Matt Haig is truly a writer for our times.
His 2015 book, Reasons To Stay Alive was a starkly honest and highly readable memoir about the most traumatic experience of Haig’s life: namely the devastating attack of chronic depression which engulfed him when he was 24 in 1999 and his long battle to recover from it. His 2018 book, Notes on a Nervous Planet was a more general guide to fending off the demons of depression and anxiety in the age of Twitter and Trump.
It should be mentioned that in addition to his non-fiction output, Haig s a successful novelist too. Although superficially fantastical, The Midnight Library (2020) explored serious issues as its troubled heroine quite literally attempted to live her best possible life. It was one of the best received new British novels of last year. Other books by Haig include The Humans (2013), which is centred on an extra-terrestrial taking brief possession of an English University lecturer and How To Stop Time (2017), in which a man manages to live for several hundred years from the Tudor era to the 21st century. Mental health issues come up in these books too. Haig has also written for children too, notably a trilogy of festive books which began with A Boy Called Christmas (2016).

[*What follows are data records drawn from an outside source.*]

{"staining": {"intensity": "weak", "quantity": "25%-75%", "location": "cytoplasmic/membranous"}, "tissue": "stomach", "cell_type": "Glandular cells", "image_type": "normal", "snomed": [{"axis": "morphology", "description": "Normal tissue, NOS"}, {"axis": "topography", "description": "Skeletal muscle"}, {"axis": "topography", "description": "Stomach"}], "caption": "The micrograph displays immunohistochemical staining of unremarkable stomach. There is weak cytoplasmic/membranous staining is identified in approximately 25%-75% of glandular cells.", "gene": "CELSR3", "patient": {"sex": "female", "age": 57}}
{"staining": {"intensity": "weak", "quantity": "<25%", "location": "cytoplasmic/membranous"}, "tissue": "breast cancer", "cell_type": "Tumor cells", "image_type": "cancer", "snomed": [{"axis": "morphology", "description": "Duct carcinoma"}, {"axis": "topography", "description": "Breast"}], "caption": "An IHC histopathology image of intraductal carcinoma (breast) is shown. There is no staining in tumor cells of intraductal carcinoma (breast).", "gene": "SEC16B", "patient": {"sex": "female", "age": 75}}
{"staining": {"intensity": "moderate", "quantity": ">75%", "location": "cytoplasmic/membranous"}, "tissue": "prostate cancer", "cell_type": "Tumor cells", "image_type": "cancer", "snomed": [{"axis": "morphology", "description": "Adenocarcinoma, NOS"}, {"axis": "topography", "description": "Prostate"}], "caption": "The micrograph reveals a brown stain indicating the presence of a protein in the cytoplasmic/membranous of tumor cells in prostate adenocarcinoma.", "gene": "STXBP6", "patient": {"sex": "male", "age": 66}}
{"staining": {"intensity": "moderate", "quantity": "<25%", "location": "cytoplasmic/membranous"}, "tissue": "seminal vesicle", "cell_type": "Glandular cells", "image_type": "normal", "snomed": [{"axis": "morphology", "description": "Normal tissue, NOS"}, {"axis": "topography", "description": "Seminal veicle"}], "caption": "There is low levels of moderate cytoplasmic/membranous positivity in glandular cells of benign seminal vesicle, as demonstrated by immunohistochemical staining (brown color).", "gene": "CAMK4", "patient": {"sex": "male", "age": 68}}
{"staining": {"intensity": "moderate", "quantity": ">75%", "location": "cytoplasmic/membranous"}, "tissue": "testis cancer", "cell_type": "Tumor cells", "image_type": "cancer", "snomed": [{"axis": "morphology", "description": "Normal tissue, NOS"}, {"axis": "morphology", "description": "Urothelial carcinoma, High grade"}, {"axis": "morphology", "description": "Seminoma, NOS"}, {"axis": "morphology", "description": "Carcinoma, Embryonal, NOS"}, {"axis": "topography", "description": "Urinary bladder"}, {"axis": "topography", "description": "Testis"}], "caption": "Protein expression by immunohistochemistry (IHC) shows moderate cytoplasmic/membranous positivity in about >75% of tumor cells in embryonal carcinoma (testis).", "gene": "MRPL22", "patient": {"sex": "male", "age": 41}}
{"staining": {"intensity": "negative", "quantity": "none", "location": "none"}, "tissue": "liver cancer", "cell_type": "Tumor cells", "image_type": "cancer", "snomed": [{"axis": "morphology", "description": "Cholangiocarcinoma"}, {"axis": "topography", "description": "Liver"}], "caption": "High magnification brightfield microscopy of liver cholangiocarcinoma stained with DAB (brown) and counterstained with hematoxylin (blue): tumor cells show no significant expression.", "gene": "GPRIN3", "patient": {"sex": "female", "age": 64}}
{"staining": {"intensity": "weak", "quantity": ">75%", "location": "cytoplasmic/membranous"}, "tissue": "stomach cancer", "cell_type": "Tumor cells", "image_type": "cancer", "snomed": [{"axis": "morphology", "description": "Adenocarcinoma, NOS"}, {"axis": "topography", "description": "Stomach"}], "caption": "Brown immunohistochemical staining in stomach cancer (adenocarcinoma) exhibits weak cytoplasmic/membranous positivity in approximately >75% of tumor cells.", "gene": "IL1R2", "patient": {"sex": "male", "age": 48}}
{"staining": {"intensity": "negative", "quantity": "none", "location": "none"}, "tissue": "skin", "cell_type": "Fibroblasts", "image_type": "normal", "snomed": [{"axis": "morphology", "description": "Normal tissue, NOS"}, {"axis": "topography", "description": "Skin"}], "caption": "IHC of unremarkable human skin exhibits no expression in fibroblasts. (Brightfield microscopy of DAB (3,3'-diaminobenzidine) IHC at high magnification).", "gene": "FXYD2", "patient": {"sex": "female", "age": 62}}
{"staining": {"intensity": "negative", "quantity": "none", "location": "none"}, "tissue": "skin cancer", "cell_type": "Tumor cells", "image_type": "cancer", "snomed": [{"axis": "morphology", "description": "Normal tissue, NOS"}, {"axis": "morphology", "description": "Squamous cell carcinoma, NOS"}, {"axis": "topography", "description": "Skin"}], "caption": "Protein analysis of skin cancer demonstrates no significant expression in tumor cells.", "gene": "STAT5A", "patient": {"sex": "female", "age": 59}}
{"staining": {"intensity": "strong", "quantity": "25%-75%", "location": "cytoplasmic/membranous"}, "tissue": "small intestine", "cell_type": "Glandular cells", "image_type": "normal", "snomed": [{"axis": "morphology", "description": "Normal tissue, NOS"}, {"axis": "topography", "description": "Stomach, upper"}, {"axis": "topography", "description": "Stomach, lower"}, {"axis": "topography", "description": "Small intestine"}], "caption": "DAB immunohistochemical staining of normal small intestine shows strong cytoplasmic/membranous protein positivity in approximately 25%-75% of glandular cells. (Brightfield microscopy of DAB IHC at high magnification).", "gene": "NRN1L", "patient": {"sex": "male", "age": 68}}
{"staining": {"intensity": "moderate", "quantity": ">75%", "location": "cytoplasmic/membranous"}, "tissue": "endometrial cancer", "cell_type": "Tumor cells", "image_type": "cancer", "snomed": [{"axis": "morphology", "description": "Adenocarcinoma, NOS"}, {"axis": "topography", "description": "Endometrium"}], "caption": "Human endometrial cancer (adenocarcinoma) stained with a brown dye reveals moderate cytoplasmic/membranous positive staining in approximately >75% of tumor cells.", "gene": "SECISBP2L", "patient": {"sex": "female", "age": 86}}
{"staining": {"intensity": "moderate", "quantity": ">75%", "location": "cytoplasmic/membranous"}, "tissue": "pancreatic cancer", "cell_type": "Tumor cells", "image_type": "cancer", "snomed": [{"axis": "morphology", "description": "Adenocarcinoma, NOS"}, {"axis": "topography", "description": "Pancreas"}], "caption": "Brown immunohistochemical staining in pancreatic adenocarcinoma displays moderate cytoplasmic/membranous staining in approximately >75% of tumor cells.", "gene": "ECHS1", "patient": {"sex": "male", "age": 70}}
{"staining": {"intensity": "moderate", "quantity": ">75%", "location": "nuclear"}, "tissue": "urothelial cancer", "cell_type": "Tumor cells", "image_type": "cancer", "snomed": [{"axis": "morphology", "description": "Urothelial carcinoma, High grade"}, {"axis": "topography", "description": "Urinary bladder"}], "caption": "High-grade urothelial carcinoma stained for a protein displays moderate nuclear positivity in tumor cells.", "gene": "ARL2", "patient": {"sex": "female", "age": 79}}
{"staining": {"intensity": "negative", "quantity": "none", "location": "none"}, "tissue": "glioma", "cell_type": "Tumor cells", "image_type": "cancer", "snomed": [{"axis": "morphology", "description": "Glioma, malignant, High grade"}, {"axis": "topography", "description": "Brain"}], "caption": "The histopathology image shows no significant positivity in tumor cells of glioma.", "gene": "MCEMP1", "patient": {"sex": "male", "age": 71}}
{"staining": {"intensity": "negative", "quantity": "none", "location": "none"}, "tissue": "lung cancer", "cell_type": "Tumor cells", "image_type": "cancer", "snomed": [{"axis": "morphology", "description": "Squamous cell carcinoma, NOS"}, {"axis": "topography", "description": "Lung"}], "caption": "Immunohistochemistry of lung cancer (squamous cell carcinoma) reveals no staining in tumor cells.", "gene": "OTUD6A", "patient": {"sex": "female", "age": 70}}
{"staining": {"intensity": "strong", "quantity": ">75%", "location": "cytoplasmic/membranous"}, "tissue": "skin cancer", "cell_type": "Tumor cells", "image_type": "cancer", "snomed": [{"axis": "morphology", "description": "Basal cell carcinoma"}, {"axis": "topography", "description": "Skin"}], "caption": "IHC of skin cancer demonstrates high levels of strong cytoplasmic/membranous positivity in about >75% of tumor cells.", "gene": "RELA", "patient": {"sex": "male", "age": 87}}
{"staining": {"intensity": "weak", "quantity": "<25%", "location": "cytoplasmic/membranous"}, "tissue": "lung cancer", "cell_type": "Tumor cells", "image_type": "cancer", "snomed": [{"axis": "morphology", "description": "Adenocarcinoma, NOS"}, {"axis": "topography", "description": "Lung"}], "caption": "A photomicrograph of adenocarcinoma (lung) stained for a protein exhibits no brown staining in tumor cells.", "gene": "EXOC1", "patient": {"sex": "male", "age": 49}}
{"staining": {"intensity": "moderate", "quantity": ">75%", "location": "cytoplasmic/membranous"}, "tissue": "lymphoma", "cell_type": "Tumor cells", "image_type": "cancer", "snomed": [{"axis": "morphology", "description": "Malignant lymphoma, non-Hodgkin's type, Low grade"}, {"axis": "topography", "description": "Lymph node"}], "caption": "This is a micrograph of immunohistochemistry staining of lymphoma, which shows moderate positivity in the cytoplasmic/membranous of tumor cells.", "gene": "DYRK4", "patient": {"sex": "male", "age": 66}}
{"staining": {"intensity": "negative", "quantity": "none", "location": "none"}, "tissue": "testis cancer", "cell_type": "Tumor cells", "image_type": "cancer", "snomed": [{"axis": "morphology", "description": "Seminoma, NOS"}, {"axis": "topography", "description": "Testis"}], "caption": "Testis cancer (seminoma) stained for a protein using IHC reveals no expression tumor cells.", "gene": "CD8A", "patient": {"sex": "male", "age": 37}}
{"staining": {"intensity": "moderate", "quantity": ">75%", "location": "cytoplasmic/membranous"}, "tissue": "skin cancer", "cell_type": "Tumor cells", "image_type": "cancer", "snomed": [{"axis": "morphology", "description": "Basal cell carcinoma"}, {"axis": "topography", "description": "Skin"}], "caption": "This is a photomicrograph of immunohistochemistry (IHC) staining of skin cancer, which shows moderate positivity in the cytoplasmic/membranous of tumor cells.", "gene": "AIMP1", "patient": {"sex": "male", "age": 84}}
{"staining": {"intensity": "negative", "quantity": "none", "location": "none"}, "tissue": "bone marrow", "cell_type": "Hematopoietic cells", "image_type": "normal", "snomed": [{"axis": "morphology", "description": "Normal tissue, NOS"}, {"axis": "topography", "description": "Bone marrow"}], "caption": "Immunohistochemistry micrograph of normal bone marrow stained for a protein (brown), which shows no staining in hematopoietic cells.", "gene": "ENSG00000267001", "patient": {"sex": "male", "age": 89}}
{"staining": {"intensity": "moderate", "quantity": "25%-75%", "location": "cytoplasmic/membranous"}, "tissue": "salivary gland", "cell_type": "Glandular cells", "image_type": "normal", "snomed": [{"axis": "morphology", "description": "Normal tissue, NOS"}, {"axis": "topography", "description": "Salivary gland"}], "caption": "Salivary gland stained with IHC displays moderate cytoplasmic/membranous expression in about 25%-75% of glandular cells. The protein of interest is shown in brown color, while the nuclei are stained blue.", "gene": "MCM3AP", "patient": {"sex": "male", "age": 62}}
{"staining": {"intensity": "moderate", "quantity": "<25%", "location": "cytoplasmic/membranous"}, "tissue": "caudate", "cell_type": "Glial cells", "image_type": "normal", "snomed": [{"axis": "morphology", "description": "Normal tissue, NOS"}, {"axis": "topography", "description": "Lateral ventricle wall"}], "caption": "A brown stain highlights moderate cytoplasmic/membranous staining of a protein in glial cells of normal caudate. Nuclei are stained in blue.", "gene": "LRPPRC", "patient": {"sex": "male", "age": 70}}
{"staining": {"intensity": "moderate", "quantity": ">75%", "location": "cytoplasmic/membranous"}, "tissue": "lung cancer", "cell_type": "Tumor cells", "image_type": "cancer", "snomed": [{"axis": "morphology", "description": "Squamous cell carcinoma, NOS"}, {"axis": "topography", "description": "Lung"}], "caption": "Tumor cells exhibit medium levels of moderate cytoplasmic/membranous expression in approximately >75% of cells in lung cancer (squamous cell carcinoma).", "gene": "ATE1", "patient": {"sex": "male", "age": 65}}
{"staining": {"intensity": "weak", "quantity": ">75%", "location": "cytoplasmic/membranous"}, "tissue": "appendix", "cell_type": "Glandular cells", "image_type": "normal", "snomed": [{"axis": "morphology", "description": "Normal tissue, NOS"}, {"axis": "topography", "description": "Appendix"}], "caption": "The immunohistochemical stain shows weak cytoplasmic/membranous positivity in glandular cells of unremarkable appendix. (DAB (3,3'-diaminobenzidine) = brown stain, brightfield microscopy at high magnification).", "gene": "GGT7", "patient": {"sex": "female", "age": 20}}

The Comfort Book is not a book with a linear narrative as such but a collection of short chapters of varying length. These can be read in any order, individually or in any manner the reader chooses. The aim is, as the name of the book suggests, to provide hope or comfort to the reader, particularly if they are currently suffering with any mental anguish themselves. And let’s face it: in 2021, many of us are.
Some chapters are so short that they can be quoted here in full. The chapter entitled, ‘To be is o let go’ simply reads: “Self-forgiveness makes the world better. You don’t become a good person by believing you are a bad one.” The chapter, ‘Pasta’ meanwhile simply states: “No physical appearance is worth not eating pasta for.”
An unkind reviewer might suggest the net effect of this is similar to reading a huge collection of fortune cookies at once or to listening to a greatly extended version of Baz Luhrmann’s 1999 release, ‘Everybody’s Free To Wear Sunshine.” But this would be unfair. I’ve no doubt Matt Haig’s book will prove very helpful to many people. Most of the chapters are far longer than the ones I’ve quoted and Haig draws heavily from his own experiences and from the experiences of others. We learn from Heraclitus, Charles Dickens, Eleanor Roosevelt, Joy Harjo, Bruce Lee, Helen Keller, Marcus Aurelius and plane crash survivor, Juliane Koepcke amongst many others.
The Comfort Book does not take long to read from cover to cover. However, I have little doubt many people will find themselves returning to it again and again.
Book review: The Comfort Book, by Matt Haig. Published by: Canongate, July 6th 2021.